§ Problem requirements
Starting at the line that holds "- T5 vertebra: box", set down each line through the end of the listing, exactly as written and with nothing added.

□ □ □ □ □ □ □

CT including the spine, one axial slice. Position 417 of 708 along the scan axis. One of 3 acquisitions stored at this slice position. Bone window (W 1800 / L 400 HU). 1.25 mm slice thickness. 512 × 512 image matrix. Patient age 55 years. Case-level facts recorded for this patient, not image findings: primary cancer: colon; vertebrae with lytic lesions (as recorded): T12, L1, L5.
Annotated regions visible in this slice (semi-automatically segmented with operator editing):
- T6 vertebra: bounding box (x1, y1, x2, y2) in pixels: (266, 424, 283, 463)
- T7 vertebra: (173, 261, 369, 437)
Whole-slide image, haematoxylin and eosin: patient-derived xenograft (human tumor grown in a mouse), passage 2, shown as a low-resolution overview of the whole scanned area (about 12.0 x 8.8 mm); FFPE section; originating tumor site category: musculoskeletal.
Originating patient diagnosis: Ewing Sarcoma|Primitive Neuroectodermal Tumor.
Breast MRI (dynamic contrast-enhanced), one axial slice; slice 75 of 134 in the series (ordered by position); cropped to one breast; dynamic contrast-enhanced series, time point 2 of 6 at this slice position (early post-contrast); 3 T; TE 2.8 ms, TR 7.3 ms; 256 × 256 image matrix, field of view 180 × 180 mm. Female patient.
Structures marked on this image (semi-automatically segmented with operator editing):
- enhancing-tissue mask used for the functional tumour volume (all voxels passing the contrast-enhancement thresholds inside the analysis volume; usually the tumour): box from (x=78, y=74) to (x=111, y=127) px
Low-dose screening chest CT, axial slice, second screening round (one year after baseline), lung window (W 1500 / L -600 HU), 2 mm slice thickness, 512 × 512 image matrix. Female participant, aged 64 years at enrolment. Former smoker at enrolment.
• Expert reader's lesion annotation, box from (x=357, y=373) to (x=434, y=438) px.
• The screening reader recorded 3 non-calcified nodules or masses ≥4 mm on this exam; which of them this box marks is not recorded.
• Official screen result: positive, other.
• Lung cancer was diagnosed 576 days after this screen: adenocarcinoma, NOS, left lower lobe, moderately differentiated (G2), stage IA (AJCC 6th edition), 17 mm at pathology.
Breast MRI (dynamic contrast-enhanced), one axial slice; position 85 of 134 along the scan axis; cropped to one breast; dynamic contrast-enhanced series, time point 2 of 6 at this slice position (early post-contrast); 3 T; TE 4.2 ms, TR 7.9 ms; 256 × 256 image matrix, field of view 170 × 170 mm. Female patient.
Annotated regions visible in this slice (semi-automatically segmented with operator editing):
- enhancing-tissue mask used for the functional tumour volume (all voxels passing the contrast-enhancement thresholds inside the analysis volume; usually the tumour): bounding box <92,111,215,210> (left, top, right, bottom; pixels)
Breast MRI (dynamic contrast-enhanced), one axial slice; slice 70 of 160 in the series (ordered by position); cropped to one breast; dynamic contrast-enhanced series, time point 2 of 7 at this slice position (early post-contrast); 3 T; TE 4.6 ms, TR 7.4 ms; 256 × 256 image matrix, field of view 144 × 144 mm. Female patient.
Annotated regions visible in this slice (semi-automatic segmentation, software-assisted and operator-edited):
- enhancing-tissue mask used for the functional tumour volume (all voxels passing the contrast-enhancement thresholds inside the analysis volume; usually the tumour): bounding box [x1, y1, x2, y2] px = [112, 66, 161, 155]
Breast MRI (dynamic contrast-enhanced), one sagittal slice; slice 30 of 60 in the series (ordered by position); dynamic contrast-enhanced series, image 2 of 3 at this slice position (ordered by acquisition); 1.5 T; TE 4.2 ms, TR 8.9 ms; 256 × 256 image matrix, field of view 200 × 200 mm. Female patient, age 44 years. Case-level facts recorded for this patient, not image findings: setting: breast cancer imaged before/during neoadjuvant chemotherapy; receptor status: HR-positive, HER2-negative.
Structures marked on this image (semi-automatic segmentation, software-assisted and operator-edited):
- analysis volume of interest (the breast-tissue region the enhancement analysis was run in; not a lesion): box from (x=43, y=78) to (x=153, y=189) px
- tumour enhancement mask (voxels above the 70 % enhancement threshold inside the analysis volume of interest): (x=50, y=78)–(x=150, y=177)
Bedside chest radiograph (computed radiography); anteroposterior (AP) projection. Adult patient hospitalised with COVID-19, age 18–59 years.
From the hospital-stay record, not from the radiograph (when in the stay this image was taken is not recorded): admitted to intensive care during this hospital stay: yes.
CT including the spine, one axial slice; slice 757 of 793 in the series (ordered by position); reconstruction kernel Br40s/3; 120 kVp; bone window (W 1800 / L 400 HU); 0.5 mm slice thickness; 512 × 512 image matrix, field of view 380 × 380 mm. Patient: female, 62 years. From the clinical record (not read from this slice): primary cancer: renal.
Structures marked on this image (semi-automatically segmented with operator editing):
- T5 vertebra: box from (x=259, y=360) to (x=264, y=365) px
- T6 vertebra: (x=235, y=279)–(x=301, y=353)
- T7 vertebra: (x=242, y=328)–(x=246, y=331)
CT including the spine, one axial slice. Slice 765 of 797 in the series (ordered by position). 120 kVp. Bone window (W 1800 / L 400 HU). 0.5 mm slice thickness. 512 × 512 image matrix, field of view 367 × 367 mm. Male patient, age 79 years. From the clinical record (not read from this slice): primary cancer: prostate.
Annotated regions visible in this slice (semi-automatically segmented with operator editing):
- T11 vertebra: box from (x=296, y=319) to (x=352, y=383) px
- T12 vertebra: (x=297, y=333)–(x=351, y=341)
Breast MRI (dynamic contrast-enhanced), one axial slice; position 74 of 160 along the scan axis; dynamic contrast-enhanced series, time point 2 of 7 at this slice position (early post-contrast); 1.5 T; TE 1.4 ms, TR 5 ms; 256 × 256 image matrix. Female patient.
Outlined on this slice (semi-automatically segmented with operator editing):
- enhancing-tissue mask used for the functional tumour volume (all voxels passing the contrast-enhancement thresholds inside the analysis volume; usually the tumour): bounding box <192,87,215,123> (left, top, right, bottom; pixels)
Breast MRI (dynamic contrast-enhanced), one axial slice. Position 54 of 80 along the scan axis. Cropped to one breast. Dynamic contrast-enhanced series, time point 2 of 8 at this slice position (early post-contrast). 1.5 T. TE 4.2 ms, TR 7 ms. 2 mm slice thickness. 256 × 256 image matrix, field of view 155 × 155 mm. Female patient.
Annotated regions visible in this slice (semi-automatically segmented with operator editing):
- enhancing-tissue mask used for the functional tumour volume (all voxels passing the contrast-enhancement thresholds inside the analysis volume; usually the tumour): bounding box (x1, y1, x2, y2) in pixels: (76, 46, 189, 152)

□ □ □ □ □ □ □

§ Response to this exercise
- T5 vertebra: box from (x=259, y=360) to (x=264, y=365) px
- T6 vertebra: (x=235, y=279)–(x=301, y=353)
- T7 vertebra: (x=242, y=328)–(x=246, y=331)
CT including the spine, one axial slice. Slice 765 of 797 in the series (ordered by position). 120 kVp. Bone window (W 1800 / L 400 HU). 0.5 mm slice thickness. 512 × 512 image matrix, field of view 367 × 367 mm. Male patient, age 79 years. From the clinical record (not read from this slice): primary cancer: prostate.
Annotated regions visible in this slice (semi-automatically segmented with operator editing):
- T11 vertebra: box from (x=296, y=319) to (x=352, y=383) px
- T12 vertebra: (x=297, y=333)–(x=351, y=341)
Breast MRI (dynamic contrast-enhanced), one axial slice; position 74 of 160 along the scan axis; dynamic contrast-enhanced series, time point 2 of 7 at this slice position (early post-contrast); 1.5 T; TE 1.4 ms, TR 5 ms; 256 × 256 image matrix. Female patient.
Outlined on this slice (semi-automatically segmented with operator editing):
- enhancing-tissue mask used for the functional tumour volume (all voxels passing the contrast-enhancement thresholds inside the analysis volume; usually the tumour): bounding box <192,87,215,123> (left, top, right, bottom; pixels)
Breast MRI (dynamic contrast-enhanced), one axial slice. Position 54 of 80 along the scan axis. Cropped to one breast. Dynamic contrast-enhanced series, time point 2 of 8 at this slice position (early post-contrast). 1.5 T. TE 4.2 ms, TR 7 ms. 2 mm slice thickness. 256 × 256 image matrix, field of view 155 × 155 mm. Female patient.
Annotated regions visible in this slice (semi-automatically segmented with operator editing):
- enhancing-tissue mask used for the functional tumour volume (all voxels passing the contrast-enhancement thresholds inside the analysis volume; usually the tumour): bounding box (x1, y1, x2, y2) in pixels: (76, 46, 189, 152)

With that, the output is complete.